There are four kinds of problems that eval can't trap. The first group are the very serious errors that crash Perl itself, such as running out of memory or getting an untrapped signal. Since Perl itself isn't running, there's no way it can trap these errors.[362]

[362]Some of these errors are listed with an (X) code on the perldiag manpage, if you're curious.

Of course, syntax errors inside the eval block are caught at compile time -- they're never returned in $@.

The exit operator terminates the program at once, even if it's called from a subroutine inside an eval block. (This correctly implies that when writing a subroutine, you should use die rather than exit to signal when something goes wrong.)

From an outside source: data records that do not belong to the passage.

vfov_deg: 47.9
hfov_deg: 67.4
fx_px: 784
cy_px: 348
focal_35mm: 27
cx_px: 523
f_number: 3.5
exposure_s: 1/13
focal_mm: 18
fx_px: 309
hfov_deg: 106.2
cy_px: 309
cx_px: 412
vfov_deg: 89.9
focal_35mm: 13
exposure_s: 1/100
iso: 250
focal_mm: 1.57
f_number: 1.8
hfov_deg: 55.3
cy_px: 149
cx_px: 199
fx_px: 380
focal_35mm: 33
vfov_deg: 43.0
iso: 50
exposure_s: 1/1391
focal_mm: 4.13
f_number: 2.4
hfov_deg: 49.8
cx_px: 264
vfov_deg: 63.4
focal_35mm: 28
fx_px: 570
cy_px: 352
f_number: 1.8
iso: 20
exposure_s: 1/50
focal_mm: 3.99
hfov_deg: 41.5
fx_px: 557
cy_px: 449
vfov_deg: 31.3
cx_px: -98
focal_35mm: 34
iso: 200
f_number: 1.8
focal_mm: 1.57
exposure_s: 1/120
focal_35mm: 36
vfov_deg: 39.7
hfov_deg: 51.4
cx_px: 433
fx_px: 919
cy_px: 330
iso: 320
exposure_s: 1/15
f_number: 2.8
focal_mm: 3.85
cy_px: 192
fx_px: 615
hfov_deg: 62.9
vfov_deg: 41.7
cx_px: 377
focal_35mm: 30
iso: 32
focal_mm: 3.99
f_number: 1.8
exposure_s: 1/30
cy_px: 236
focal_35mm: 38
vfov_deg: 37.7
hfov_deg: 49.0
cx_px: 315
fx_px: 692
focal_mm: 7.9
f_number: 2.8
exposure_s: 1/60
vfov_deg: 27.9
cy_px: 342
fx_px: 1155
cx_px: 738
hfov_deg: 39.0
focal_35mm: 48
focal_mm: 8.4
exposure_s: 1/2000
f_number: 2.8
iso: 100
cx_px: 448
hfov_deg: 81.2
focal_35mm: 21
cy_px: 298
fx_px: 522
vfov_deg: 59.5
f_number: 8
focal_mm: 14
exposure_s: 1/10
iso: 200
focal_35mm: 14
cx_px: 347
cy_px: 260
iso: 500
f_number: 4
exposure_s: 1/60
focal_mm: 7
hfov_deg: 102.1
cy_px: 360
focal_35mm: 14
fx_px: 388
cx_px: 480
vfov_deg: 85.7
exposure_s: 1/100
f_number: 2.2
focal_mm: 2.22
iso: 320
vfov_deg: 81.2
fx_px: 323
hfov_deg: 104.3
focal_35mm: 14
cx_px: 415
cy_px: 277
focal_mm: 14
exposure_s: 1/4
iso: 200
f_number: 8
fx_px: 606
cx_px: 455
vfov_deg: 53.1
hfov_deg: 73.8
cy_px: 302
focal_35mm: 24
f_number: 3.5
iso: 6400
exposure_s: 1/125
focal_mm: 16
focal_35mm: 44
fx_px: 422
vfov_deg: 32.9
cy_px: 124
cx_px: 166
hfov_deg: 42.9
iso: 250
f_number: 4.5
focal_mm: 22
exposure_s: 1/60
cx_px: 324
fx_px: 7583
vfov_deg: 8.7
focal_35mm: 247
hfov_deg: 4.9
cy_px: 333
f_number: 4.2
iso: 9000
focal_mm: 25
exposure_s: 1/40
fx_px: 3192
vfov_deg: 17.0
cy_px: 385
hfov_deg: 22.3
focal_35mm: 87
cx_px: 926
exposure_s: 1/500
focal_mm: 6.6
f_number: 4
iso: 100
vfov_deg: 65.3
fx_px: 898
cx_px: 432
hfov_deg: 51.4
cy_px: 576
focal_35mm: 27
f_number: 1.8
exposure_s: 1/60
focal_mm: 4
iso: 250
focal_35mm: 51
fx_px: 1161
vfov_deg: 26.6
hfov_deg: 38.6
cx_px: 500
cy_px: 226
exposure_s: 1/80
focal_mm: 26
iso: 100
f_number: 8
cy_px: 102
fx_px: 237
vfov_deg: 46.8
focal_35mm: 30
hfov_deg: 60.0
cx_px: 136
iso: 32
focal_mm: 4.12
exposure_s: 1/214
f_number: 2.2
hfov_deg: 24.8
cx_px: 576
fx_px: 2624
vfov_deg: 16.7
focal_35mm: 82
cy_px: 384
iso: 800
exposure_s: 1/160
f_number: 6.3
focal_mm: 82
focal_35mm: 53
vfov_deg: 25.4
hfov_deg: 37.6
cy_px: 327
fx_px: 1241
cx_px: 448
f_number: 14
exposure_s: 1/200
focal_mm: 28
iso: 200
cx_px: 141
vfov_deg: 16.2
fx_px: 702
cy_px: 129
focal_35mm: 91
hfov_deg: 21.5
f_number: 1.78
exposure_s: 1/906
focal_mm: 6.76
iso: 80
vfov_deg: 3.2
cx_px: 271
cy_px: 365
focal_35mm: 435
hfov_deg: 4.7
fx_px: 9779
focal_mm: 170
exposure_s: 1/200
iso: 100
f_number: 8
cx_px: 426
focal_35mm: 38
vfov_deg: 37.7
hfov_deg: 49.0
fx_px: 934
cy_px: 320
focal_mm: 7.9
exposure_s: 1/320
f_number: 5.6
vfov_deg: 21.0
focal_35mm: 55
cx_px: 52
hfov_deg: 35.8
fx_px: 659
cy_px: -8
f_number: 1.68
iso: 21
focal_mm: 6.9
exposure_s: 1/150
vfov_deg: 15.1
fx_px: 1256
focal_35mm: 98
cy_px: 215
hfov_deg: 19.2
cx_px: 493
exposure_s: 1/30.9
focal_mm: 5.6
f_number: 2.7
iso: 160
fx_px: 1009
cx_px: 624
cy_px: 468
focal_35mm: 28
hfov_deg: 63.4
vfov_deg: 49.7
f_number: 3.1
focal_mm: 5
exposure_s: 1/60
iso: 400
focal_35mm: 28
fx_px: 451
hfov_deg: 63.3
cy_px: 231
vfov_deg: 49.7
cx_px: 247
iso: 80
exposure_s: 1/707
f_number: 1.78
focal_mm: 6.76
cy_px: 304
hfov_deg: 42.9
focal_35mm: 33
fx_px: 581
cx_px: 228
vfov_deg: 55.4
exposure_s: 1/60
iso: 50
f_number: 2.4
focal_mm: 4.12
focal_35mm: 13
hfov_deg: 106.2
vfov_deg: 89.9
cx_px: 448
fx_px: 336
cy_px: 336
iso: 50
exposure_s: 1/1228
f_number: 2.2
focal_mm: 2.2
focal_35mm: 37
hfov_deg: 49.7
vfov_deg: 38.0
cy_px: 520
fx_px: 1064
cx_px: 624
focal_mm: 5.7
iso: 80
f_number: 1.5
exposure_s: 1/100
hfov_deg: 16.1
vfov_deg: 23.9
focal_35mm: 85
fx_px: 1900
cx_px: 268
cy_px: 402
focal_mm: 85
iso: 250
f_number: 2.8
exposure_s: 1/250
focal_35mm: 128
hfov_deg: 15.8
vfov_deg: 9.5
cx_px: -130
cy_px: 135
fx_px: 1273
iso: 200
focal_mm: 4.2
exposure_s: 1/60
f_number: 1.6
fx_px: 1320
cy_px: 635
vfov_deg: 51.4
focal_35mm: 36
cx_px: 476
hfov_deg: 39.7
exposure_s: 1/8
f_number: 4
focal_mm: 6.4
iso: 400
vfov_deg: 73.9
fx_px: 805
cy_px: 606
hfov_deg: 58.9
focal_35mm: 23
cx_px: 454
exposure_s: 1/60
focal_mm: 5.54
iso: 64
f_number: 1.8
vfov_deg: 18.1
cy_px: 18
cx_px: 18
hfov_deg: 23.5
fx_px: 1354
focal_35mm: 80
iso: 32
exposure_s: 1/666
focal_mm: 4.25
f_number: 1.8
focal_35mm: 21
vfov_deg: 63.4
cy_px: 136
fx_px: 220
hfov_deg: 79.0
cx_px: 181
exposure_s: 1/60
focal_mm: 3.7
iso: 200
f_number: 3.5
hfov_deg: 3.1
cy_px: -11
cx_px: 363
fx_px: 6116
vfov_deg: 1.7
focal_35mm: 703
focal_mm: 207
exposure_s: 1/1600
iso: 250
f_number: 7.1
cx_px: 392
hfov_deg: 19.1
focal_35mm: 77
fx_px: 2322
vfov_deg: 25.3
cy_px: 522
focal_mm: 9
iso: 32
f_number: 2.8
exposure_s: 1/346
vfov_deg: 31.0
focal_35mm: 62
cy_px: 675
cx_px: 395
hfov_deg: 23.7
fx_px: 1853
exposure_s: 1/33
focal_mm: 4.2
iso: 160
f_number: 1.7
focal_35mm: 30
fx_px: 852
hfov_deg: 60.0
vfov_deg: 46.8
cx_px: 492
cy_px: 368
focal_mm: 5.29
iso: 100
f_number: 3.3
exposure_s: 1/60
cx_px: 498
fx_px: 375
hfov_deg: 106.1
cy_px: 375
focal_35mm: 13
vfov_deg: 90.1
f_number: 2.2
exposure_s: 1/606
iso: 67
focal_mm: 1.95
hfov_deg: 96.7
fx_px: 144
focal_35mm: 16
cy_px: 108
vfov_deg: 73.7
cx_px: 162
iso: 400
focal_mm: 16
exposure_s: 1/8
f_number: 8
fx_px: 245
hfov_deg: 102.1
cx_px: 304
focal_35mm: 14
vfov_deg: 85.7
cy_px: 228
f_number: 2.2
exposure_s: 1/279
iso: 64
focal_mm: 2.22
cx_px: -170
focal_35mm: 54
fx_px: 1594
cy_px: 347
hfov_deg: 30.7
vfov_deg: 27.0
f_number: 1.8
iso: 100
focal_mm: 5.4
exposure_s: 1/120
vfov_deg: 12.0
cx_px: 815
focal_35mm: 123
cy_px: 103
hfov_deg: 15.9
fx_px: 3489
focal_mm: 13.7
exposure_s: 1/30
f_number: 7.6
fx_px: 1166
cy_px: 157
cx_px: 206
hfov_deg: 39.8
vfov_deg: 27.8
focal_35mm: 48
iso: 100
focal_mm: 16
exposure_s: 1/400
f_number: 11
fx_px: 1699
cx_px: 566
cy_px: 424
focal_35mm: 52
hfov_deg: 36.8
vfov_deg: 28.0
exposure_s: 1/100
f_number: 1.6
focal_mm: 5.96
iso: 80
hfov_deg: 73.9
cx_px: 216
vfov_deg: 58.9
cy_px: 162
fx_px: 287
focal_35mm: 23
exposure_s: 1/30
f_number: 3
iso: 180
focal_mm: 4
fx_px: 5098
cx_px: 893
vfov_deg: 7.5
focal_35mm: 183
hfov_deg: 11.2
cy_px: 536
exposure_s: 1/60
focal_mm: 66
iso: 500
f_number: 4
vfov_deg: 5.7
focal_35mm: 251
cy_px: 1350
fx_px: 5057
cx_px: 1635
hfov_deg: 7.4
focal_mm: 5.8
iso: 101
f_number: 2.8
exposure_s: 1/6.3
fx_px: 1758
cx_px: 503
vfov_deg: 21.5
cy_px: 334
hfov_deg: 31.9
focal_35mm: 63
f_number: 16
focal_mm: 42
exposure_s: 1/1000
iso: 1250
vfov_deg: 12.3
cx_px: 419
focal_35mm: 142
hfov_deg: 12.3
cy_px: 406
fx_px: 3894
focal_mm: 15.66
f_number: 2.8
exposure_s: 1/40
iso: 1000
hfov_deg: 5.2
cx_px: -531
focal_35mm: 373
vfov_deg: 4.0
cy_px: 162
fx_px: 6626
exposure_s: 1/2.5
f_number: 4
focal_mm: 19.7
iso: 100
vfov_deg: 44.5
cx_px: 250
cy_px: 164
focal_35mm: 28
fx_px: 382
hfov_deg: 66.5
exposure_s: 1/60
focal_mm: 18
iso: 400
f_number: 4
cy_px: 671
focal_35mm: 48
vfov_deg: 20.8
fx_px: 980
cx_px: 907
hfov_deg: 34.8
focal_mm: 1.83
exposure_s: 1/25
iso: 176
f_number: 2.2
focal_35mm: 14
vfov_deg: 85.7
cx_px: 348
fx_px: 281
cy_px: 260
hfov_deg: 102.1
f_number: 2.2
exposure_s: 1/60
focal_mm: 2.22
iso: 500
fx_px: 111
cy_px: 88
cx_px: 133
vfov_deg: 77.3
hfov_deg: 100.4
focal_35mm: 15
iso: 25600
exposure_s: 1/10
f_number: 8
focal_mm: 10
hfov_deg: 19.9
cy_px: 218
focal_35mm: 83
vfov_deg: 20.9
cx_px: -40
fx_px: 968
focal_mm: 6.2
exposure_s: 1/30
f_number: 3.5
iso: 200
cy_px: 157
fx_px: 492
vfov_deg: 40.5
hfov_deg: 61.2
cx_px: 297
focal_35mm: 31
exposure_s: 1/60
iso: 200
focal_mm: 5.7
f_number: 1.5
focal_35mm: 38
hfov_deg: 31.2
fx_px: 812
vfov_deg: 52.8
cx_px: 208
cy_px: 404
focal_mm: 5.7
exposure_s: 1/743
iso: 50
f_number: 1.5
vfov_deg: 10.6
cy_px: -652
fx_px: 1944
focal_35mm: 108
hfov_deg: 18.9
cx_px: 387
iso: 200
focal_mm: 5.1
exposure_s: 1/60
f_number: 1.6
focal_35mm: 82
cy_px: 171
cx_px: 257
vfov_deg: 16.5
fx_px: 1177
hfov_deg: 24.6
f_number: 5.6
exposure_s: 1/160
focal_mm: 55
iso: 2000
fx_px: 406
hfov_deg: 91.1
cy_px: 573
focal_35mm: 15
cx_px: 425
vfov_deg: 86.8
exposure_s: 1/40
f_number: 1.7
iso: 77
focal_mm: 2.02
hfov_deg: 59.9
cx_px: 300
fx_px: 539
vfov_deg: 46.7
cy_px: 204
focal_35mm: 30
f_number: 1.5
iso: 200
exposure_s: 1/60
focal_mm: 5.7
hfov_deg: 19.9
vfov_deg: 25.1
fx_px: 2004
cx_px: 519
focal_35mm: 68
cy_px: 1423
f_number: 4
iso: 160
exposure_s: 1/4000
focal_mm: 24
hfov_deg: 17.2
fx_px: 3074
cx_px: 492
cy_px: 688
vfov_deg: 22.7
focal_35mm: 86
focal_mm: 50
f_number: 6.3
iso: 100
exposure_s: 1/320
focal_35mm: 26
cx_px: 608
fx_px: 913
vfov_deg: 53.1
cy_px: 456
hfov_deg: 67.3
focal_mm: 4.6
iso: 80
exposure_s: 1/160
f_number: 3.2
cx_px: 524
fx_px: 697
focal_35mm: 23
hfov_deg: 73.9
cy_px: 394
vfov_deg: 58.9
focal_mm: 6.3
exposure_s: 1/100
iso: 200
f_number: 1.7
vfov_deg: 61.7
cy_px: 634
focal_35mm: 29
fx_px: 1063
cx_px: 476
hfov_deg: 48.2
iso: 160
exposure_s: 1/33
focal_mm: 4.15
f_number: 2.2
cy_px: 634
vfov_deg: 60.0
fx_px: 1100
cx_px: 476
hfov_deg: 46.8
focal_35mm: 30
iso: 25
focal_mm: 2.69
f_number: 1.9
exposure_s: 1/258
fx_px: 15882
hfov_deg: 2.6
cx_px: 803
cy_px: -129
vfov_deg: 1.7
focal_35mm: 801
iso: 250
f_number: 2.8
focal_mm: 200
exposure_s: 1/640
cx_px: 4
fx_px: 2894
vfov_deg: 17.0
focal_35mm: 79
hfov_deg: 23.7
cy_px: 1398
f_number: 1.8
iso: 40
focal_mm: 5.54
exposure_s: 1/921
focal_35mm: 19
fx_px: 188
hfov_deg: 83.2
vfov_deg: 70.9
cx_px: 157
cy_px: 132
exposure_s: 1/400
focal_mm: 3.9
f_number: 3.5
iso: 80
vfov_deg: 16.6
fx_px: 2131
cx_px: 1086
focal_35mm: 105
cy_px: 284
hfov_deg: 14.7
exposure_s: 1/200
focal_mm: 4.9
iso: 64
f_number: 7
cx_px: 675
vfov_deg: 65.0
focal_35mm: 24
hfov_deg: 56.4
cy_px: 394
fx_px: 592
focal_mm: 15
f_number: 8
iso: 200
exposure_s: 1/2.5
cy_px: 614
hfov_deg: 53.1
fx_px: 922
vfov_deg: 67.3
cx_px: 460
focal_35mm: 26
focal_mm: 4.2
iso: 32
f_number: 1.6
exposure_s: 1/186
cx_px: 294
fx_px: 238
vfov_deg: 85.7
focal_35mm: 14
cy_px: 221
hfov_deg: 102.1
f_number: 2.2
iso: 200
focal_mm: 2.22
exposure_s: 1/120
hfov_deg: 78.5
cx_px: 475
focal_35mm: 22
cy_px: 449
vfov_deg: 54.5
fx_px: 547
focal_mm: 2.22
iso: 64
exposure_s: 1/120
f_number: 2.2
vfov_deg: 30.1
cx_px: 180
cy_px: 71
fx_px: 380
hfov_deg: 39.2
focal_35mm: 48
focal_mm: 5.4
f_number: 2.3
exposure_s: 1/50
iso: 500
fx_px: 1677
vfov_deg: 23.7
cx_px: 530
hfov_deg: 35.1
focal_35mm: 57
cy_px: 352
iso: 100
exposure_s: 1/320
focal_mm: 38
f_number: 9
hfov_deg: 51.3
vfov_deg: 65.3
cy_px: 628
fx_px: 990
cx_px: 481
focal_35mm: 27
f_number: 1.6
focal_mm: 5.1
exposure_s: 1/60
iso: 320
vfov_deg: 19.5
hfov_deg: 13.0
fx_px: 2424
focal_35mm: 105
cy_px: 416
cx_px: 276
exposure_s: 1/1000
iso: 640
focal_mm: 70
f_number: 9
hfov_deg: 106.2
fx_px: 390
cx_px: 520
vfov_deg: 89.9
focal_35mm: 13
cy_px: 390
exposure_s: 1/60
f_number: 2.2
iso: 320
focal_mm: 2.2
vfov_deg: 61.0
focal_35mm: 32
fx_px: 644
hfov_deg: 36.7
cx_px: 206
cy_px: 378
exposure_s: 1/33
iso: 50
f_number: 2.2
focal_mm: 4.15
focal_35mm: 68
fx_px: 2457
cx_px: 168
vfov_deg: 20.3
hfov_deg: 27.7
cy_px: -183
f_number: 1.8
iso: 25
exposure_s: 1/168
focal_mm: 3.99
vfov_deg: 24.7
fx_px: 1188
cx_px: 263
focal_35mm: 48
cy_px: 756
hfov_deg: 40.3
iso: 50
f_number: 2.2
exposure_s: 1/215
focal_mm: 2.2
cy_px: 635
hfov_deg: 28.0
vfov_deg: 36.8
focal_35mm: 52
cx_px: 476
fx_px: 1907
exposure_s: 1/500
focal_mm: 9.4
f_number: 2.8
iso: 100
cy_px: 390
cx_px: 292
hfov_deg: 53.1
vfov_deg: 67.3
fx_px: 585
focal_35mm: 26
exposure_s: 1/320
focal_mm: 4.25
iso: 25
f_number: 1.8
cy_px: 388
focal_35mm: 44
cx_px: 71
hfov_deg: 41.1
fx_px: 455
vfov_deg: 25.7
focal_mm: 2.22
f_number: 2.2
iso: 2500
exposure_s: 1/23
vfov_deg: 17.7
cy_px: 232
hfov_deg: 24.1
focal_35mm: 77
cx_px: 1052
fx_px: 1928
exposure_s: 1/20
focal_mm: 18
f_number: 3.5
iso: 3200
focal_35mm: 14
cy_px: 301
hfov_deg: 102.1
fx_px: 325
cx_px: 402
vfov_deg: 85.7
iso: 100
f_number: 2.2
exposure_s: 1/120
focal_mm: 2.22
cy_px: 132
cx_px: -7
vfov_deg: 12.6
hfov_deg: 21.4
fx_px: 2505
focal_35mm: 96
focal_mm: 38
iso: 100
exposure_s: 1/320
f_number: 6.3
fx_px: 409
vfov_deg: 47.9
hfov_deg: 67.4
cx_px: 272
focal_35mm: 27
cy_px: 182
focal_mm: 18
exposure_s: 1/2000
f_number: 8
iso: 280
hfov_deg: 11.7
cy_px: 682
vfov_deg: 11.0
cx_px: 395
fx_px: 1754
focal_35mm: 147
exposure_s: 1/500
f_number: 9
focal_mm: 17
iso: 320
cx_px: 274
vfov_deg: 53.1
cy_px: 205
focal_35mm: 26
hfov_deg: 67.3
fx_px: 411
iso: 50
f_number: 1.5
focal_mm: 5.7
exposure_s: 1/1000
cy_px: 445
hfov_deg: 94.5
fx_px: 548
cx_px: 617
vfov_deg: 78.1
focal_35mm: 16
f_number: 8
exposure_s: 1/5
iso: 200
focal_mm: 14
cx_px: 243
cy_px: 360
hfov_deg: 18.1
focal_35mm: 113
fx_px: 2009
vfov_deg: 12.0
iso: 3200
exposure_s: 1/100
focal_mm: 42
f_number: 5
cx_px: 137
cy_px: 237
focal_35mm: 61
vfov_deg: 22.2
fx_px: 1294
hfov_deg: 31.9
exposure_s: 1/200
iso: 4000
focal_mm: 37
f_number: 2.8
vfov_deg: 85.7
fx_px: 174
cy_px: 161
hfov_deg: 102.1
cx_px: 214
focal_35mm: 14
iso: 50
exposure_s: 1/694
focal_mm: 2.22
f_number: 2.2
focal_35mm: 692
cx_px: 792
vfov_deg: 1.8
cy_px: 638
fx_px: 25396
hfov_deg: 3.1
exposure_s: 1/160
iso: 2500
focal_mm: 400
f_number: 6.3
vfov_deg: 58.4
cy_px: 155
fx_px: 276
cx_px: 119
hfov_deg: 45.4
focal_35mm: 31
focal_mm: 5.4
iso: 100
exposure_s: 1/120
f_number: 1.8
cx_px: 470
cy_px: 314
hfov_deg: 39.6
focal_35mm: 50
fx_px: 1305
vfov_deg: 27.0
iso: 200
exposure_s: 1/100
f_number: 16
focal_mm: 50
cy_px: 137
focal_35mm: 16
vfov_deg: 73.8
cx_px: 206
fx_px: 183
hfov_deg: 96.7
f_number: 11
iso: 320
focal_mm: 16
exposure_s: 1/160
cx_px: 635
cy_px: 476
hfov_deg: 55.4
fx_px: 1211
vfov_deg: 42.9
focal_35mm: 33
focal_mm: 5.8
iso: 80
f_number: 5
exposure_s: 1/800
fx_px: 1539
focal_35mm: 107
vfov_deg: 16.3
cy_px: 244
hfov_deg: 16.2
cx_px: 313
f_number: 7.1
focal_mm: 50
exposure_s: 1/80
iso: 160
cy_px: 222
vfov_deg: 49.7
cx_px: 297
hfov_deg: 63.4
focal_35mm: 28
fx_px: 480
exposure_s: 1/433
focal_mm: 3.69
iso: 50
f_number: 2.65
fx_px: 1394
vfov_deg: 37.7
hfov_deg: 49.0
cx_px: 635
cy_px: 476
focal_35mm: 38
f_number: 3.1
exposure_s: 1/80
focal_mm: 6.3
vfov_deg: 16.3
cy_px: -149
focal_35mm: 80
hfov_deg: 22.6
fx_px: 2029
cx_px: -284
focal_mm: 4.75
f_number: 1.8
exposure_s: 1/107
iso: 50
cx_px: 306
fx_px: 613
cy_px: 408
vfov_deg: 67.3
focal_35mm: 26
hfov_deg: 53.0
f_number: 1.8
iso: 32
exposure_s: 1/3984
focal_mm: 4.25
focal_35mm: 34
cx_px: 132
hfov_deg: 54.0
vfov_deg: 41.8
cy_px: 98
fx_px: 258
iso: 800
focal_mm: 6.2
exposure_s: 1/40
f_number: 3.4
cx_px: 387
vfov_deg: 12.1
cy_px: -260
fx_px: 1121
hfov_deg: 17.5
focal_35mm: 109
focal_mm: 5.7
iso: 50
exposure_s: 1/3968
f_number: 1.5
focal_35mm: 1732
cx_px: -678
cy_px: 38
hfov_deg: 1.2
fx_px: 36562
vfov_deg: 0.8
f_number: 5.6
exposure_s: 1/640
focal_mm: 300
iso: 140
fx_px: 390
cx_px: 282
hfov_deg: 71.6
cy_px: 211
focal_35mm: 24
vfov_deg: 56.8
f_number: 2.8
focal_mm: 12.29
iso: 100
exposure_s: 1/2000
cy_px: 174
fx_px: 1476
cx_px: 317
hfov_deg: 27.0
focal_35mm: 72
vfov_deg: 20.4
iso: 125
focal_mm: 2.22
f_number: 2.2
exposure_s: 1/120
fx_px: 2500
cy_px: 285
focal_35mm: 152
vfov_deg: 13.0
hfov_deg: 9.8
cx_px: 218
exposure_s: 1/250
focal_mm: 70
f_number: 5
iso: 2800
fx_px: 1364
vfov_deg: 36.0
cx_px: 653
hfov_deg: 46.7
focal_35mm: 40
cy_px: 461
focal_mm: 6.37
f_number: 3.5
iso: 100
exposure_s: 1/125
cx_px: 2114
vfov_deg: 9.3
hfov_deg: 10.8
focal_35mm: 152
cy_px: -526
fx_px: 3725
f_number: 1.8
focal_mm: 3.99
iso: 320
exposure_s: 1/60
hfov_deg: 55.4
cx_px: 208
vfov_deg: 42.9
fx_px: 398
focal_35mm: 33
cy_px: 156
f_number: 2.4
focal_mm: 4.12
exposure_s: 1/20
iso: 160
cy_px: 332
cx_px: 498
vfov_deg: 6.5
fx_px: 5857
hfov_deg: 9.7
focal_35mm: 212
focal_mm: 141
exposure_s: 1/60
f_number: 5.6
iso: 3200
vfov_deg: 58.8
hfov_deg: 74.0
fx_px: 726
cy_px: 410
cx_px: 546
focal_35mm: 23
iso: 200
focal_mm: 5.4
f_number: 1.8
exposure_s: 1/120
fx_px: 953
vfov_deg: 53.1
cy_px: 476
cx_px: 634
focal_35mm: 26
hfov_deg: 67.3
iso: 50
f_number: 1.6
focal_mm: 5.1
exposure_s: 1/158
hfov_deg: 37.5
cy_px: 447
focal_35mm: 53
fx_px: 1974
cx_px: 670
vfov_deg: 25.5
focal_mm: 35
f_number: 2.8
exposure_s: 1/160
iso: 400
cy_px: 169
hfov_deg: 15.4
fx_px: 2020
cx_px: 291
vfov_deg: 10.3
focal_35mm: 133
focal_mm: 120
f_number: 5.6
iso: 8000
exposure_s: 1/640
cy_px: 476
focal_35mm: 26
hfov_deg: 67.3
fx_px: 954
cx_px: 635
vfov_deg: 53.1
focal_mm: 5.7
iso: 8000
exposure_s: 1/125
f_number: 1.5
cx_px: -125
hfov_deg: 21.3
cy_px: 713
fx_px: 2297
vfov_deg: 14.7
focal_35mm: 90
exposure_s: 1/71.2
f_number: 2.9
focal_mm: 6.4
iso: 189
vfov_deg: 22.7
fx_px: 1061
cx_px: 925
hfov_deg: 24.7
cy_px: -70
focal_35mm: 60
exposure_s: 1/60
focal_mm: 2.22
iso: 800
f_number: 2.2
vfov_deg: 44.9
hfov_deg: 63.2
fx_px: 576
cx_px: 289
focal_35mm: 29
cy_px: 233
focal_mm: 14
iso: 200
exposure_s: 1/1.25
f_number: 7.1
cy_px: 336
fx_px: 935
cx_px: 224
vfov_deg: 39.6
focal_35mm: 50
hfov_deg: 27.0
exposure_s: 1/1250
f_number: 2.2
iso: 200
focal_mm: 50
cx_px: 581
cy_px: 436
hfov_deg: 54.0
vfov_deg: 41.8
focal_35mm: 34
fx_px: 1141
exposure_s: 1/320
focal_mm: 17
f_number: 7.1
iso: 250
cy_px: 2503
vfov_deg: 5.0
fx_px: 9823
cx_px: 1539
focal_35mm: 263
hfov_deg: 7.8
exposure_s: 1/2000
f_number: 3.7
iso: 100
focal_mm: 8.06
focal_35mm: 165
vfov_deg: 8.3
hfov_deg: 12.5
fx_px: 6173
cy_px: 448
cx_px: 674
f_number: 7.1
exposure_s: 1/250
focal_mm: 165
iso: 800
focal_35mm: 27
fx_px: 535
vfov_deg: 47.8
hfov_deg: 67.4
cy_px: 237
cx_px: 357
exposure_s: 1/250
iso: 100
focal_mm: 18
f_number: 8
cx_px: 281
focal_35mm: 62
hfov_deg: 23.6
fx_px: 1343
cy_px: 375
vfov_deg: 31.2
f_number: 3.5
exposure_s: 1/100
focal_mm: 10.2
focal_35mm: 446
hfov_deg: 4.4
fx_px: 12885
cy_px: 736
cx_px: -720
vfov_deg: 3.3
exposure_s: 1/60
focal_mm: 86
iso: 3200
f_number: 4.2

The fourth and final kind of problem that an eval block can't trap are warnings, either user-generated ones (from warn) or Perl's internally generated warnings (requested with the -w command-line option or the use warnings pragma). There's a separate mechanism from eval for trapping warnings; see the discussion of the __WARN__ pseudosignal in the Perl documentation for the details.

We should also mention that there's another form of eval that can be dangerous if it's mishandled. In fact, you'll sometimes run across someone who will say that you shouldn't use eval in your code for security reasons. They're (mostly) right that eval should be used only with great care, but they're talking about the other form of eval, sometimes called "eval of a string". If the keyword eval is followed directly by a block of code in curly braces, as we're doing here, there's no need to worry -- that's the safe kind of eval.